** Reading text **
···

NATO Raids' Fiscal Impact May Be Catalyst for Peace

Yugoslavia: Members of ruling circle whose businesses have suffered are advocating a compromise on Kosovo.

May 13, 1999|RICHARD BOUDREAUX | TIMES STAFF WRITER

BELGRADE, Yugoslavia — Bogoljub Karic knows an opportunity when he sees one.

In the 1970s, he and his four siblings plowed their teen rock band's earnings into a workshop making street signs and farm tools in their parents' garage. In the 1980s, he exploited Communist-era reforms to move into banking and insurance. In the crony capitalism of the 1990s, he used his connections to grab a controlling share of Yugoslavia's first cellular phone network.

Today his conglomerate is paralyzed, as is much of an economy already suffering from mismanagement and sanctions, by seven weeks of NATO bombing. But Karic sees a way out. The 45-year-old tycoon, who is also a Serbian government minister, has emerged as a vocal advocate of compromise to end the punishing conflict over Kosovo, a southern province of Serbia, the dominant Yugoslav republic.

While Yugoslav President Slobodan Milosevic cautiously tells visitors that he is "quite open to negotiations" with the West, Karic's comments in an interview Wednesday suggest support within the ruling circle for more concessions than Belgrade has offered so far--if the North Atlantic Treaty Organization first halts its offensive.

"Compared to NATO our country is tiny, but we have our pride just as big countries do," Karic said. "If the leaders of the big countries would overcome their vanity and stop the bombing, we could make a deal. They could accept 10% of what we're proposing and get a deal.

"NATO could claim a great victory, and so could we."

Whether Milosevic is so eager to settle is hard to know. Top-level decision making in Belgrade, the Yugoslav and Serbian capital, is opaque, divorced from public debate. Karic and his older brother Dragomir are often counted among Milosevic's trusted advisors, but Bogoljub Karic says he "can only guess" what's on the president's mind.

Still, news on state-run television lately has shifted its emphasis from NATO's bombing around the country to the diplomatic efforts to stop it. Officials and well-placed commentators have begun to hint at the outlines of a deal Milosevic could live with.

The opportunity Karic sees is the draft of a peace plan outlined last week by the Western powers and Russia--the Group of 8--that softens some NATO demands. Russian envoy Viktor S. Chernomyrdin, who met in Moscow with U.S. officials Wednesday, is expected to come to Belgrade at some point to discuss the draft with Milosevic.

"We should seize on this and start negotiations immediately," Karic said, speaking like an executive accustomed to quick decisions. "We have the solid foundation of a deal in that Group of 8 document. The details could be worked out within a week."

Talk in Belgrade of a compromise began last month after it became clear that neither NATO nor the Yugoslav army would give in quickly. NATO began bombing March 24, trying to halt a crackdown on Kosovo's ethnic Albanian majority. NATO is demanding the return of hundreds of thousands of Albanians forced out of Kosovo.

Bratislav Grubacic, political analyst and editor of Belgrade's VIP Daily News Report, said the government was prepared at first to endure up to a month of airstrikes.

"After that," he said, "people around Milosevic realized that they needed a way out in order to save their businesses and their wealth. The Karic brothers have a lot of common sense but no political ideas except their money."

···

** Data extracts **
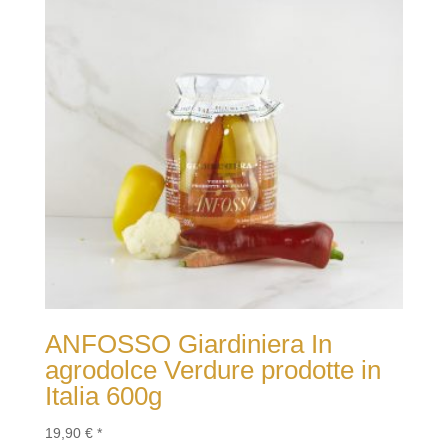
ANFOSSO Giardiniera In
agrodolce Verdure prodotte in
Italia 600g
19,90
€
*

···

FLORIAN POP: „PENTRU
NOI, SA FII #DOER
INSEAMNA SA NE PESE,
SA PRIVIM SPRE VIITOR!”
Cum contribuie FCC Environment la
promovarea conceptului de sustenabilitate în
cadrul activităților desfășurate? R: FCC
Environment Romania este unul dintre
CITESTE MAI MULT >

···

** Tasks to carry out **
A: Transcribe everything in the news article from "Talk in Belgrade" down to "month of airstrikes.".
B: According to the news article, on what date did NATO begin bombing?

** Results of the tasks **
A:
Talk in Belgrade of a compromise began last month after it became clear that neither NATO nor the Yugoslav army would give in quickly. NATO began bombing March 24, trying to halt a crackdown on Kosovo's ethnic Albanian majority. NATO is demanding the return of hundreds of thousands of Albanians forced out of Kosovo.

Bratislav Grubacic, political analyst and editor of Belgrade's VIP Daily News Report, said the government was prepared at first to endure up to a month of airstrikes.

B: March 24